▸ **OBJECTIVE A**
Based on the passage on the New York Times Company, is each statement true? Answer yes or no and quote the words that decide it. (i) Pinch became assistant publisher in 1987, at age 35. (ii) Class A shareholders elect 10 of the 15 directors. (iii) Pinch is the fourth-generation male heir of the Ochs/Sulzberger family to lead the corporation.
▸ **OBJECTIVE B**
According to the passage on the New York Times Company, how is a family trust able to elect most of the company's directors?

▸ **SOURCE DOCUMENT**
====

Pinch is trying to save the independence of the family-controlled publishing concern (regarded within the family as a public trust), but in the process has put a legendary newspaper empire on a path of decline, eating into capital to pay dividends to the shareholders, paying off employees who accept buyouts, and hoping that the comparatively small internet operations of the company will someday grow enough to balance the decline of the newspaper business.
If he succeeds, the New York Times Company will end not with a bang, but a whimper: Liquidated -- with all stake holders addressed, if not fully content. It is a dreadful comedown for a career that began almost regally.
Pinch represents the fifth generation male heir of the Ochs/Sulzberger family to head the corporation. In 1987, at the age of 35, Pinch became assistant publisher to his publisher father "Punch" Sulzberger, succeeding him in 1992. Today he is also the chairman of the board. Pinch inherited the pre-eminent newspaper in America and arguably the world -- a robustly growing and diversifying media conglomerate.
A family trust elects 10 of 15 directors, through control of 88% of the Class B shares of the New York Times Company (NYTCo). Class A shareholders, who supply roughly 90% of the firm's capital, elect the remaining 5 directors.

====

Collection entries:
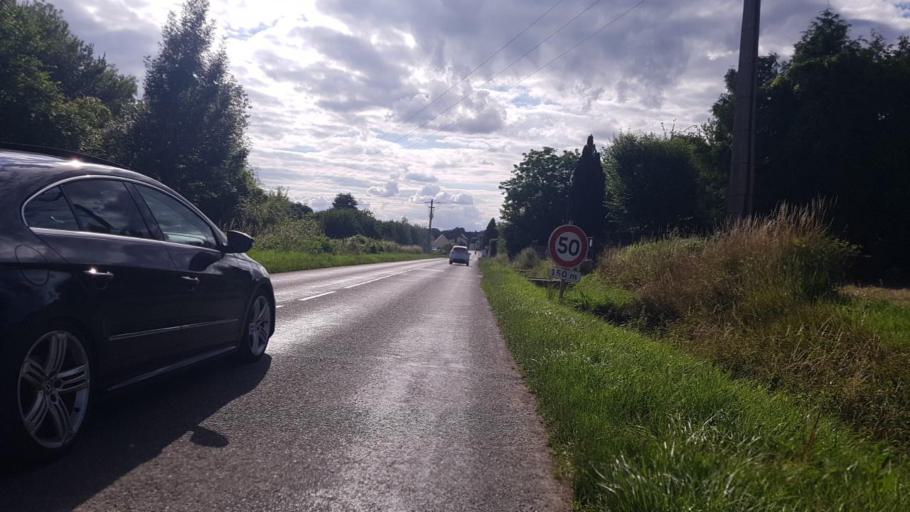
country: FR
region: Picardie
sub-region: Departement de l'Aisne
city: Brasles
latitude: 49.0468
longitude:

====

▸ **WORKED ANSWER A**
(i) Yes: "In 1987, at the age of 35, Pinch became assistant publisher"
(ii) No: "Class A shareholders, who supply roughly 90% of the firm's capital, elect the remaining 5 directors."
(iii) No: "Pinch represents the fifth generation male heir of the Ochs/Sulzberger family to head the corporation."

▸ **WORKED ANSWER B**
The family trust controls 88% of the Class B shares, and through that control it elects 10 of the 15 directors. Class A shareholders supply roughly 90% of the firm's capital, but they elect only the remaining 5.